Start of Recorded information
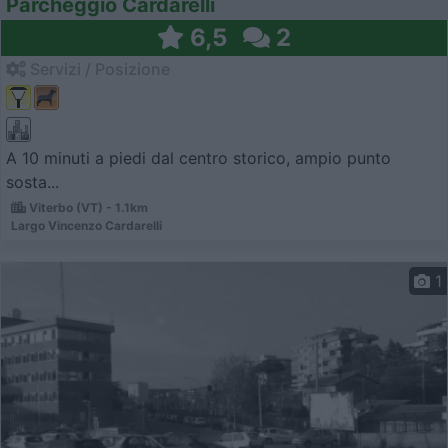
Parcheggio Cardarelli
6,5
2
Servizi / Posizione
A 10 minuti a piedi dal centro storico, ampio punto
sosta...
Viterbo (VT) - 1.1km
Largo Vincenzo Cardarelli
1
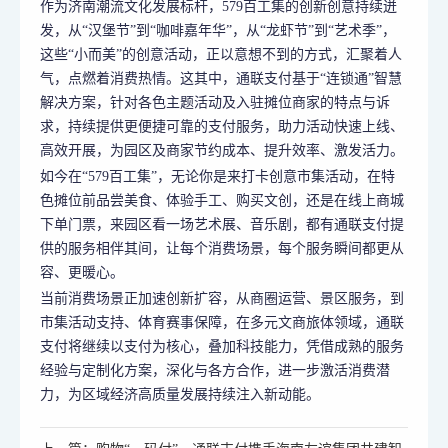
作为济南潮流文化发展标杆，579百工集的创新创意持续迸
发，从“汉堡节”到“咖啡嘉年华”，从“龙虾节”到“艺术季”，
这些“小而美”的创意活动，正以意想不到的方式，汇聚着人
气，点燃着消费热情。这其中，通联支付基于“连锁通”智慧
解决方案，针对各色主题活动及入驻摊位商家的特点与诉
求，持续提供更便捷可靠的支付服务，助力活动快速上线、
高效开展，为园区及商家节约成本、提升效率、激发活力。
如今在“579百工集”，无论你是来打卡创意市集活动，在特
色摊位前品尝美食、体验手工、购买文创，还是在线上商城
下单门票，来园区看一场艺术展、音乐剧，都有通联支付提
供的服务相伴其间，让每个消费场景，每个服务瞬间都更从
容、更暖心。
当前消费场景正加速创新扩容，从商圈运营、景区服务，到
市集活动支持、体育赛事保障，在多元文商旅体领域，通联
支付将继续以支付为核心，叠加科技能力，凭借成熟的服务
经验与定制化方案，深化与各方合作，进一步激活消费潜
力，为区域经济高质量发展持续注入新动能。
End of Recorded information
= Exercise =
Repeat exactly the lines from the line containing "下单门票，来园区看一场艺术展、音乐剧，都有通联支付提" through the last line of the records above, including both, and nothing else.

= Response to this task =
下单门票，来园区看一场艺术展、音乐剧，都有通联支付提
供的服务相伴其间，让每个消费场景，每个服务瞬间都更从
容、更暖心。
当前消费场景正加速创新扩容，从商圈运营、景区服务，到
市集活动支持、体育赛事保障，在多元文商旅体领域，通联
支付将继续以支付为核心，叠加科技能力，凭借成熟的服务
经验与定制化方案，深化与各方合作，进一步激活消费潜
力，为区域经济高质量发展持续注入新动能。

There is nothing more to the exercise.